Tension and trauma release exercises (TRE) invoke what protagonists refer to as "neurogenic tremors."[23] Although these exercises are promoted in Australia[24] and the United States,[25] reports of positive effects on RLS outcomes are anecdotal. Berceli and Maria[26] hypothesized that involuntary movements and tremors in the body may be part of the body's natural mechanism to relieve tension and restore homeostasis. TRE practitioners suggest that tremors, invoked by activities that fatigue muscles, behave to some extent like clonus.
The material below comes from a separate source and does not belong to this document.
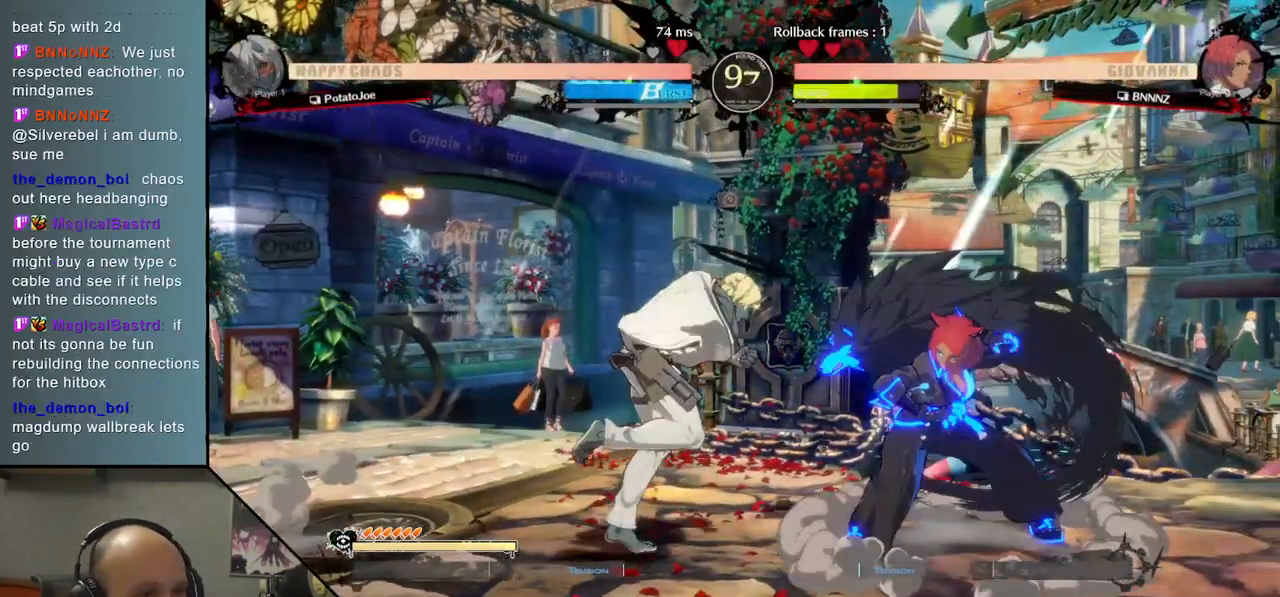
{"buttons": [], "left_stick": "left", "events": [[33, "left_stick", "left"]]}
This clonus-like tremor seems to be under voluntary control, continuing until an attempt is made to overcome it. TRE practitioners report that tremors, once established, can increase in magnitude and "spread" to other parts of the body that have not undergone fatiguing exercises. The technique of allowing tremor is the focus of the TRE program. Berceli[23] proposed that the exercises release deep chronic tensions in the body. Proposed claims regarding the potential merit of TRE for RLS are built on the unsubstantiated hypothesis that RLS may be the result of chronic physiologic stress to the body. If the exercises release chronic tension, they may affect symptoms.

The primary objective of this exploratory trial was to investigate the effect of TRE on RLS severity compared with discussion group controls. Secondary aims were to compare TRE to control conditions on the outcomes of sleep quality, global stress, and depression. The null hypothesis was that there would be no difference in RLS severity scores for those allocated to intervention or control conditions.